Dataset entries:
== Segment start ==
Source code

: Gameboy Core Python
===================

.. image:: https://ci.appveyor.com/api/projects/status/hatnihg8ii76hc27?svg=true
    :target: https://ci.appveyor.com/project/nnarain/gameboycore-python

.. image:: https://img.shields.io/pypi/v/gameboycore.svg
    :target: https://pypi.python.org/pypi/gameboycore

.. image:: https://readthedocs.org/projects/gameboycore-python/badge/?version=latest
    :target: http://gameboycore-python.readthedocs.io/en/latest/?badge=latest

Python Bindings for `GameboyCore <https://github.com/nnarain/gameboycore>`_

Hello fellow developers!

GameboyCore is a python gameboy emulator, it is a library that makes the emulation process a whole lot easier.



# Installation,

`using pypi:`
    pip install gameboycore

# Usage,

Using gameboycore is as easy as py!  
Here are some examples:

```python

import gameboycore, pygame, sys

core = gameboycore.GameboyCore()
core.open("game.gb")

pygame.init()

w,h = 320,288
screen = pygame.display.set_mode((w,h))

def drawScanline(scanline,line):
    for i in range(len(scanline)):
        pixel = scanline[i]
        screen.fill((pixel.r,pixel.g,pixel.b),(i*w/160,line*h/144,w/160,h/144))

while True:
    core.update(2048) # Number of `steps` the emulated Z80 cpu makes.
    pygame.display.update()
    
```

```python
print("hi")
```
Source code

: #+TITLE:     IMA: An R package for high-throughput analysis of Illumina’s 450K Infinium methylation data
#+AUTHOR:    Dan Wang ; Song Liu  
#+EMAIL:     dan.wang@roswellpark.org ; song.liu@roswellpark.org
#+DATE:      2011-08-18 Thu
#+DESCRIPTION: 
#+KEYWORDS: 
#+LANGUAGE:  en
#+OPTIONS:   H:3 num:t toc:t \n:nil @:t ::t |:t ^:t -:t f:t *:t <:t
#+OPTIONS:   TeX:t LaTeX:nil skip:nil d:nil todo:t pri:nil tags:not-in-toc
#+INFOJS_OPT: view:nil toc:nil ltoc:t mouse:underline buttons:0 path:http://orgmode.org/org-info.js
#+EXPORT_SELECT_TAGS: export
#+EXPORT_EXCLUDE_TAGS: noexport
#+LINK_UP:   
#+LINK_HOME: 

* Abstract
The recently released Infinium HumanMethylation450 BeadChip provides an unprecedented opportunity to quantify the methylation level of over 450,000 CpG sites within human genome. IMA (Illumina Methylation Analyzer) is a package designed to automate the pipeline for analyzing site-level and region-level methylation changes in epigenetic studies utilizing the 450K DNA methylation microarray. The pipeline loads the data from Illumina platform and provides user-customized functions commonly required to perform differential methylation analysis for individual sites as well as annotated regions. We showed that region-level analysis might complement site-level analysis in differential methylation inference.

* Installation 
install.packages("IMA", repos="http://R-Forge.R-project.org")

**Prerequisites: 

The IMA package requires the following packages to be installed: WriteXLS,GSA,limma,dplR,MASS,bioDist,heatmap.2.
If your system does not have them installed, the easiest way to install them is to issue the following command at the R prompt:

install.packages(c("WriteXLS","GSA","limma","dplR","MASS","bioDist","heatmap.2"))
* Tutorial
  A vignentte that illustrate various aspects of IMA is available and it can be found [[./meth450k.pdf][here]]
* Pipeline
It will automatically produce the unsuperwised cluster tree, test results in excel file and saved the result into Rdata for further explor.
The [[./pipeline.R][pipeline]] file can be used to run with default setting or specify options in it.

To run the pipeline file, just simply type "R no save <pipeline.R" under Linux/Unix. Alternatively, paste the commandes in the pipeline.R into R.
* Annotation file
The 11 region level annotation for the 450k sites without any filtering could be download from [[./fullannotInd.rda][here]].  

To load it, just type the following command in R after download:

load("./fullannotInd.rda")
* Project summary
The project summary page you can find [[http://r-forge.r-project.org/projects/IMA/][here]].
== Segment end ==
About this exercise: Transcribe every entry verbatim.

Output for this task:
Source code

: Gameboy Core Python
===================

.. image:: https://ci.appveyor.com/api/projects/status/hatnihg8ii76hc27?svg=true
    :target: https://ci.appveyor.com/project/nnarain/gameboycore-python

.. image:: https://img.shields.io/pypi/v/gameboycore.svg
    :target: https://pypi.python.org/pypi/gameboycore

.. image:: https://readthedocs.org/projects/gameboycore-python/badge/?version=latest
    :target: http://gameboycore-python.readthedocs.io/en/latest/?badge=latest

Python Bindings for `GameboyCore <https://github.com/nnarain/gameboycore>`_

Hello fellow developers!

GameboyCore is a python gameboy emulator, it is a library that makes the emulation process a whole lot easier.



# Installation,

`using pypi:`
    pip install gameboycore

# Usage,

Using gameboycore is as easy as py!  
Here are some examples:

```python

import gameboycore, pygame, sys

core = gameboycore.GameboyCore()
core.open("game.gb")

pygame.init()

w,h = 320,288
screen = pygame.display.set_mode((w,h))

def drawScanline(scanline,line):
    for i in range(len(scanline)):
        pixel = scanline[i]
        screen.fill((pixel.r,pixel.g,pixel.b),(i*w/160,line*h/144,w/160,h/144))

while True:
    core.update(2048) # Number of `steps` the emulated Z80 cpu makes.
    pygame.display.update()
    
```

```python
print("hi")
```
Source code

: #+TITLE:     IMA: An R package for high-throughput analysis of Illumina’s 450K Infinium methylation data
#+AUTHOR:    Dan Wang ; Song Liu  
#+EMAIL:     dan.wang@roswellpark.org ; song.liu@roswellpark.org
#+DATE:      2011-08-18 Thu
#+DESCRIPTION: 
#+KEYWORDS: 
#+LANGUAGE:  en
#+OPTIONS:   H:3 num:t toc:t \n:nil @:t ::t |:t ^:t -:t f:t *:t <:t
#+OPTIONS:   TeX:t LaTeX:nil skip:nil d:nil todo:t pri:nil tags:not-in-toc
#+INFOJS_OPT: view:nil toc:nil ltoc:t mouse:underline buttons:0 path:http://orgmode.org/org-info.js
#+EXPORT_SELECT_TAGS: export
#+EXPORT_EXCLUDE_TAGS: noexport
#+LINK_UP:   
#+LINK_HOME: 

* Abstract
The recently released Infinium HumanMethylation450 BeadChip provides an unprecedented opportunity to quantify the methylation level of over 450,000 CpG sites within human genome. IMA (Illumina Methylation Analyzer) is a package designed to automate the pipeline for analyzing site-level and region-level methylation changes in epigenetic studies utilizing the 450K DNA methylation microarray. The pipeline loads the data from Illumina platform and provides user-customized functions commonly required to perform differential methylation analysis for individual sites as well as annotated regions. We showed that region-level analysis might complement site-level analysis in differential methylation inference.

* Installation 
install.packages("IMA", repos="http://R-Forge.R-project.org")

**Prerequisites: 

The IMA package requires the following packages to be installed: WriteXLS,GSA,limma,dplR,MASS,bioDist,heatmap.2.
If your system does not have them installed, the easiest way to install them is to issue the following command at the R prompt:

install.packages(c("WriteXLS","GSA","limma","dplR","MASS","bioDist","heatmap.2"))
* Tutorial
  A vignentte that illustrate various aspects of IMA is available and it can be found [[./meth450k.pdf][here]]
* Pipeline
It will automatically produce the unsuperwised cluster tree, test results in excel file and saved the result into Rdata for further explor.
The [[./pipeline.R][pipeline]] file can be used to run with default setting or specify options in it.

To run the pipeline file, just simply type "R no save <pipeline.R" under Linux/Unix. Alternatively, paste the commandes in the pipeline.R into R.
* Annotation file
The 11 region level annotation for the 450k sites without any filtering could be download from [[./fullannotInd.rda][here]].  

To load it, just type the following command in R after download:

load("./fullannotInd.rda")
* Project summary
The project summary page you can find [[http://r-forge.r-project.org/projects/IMA/][here]].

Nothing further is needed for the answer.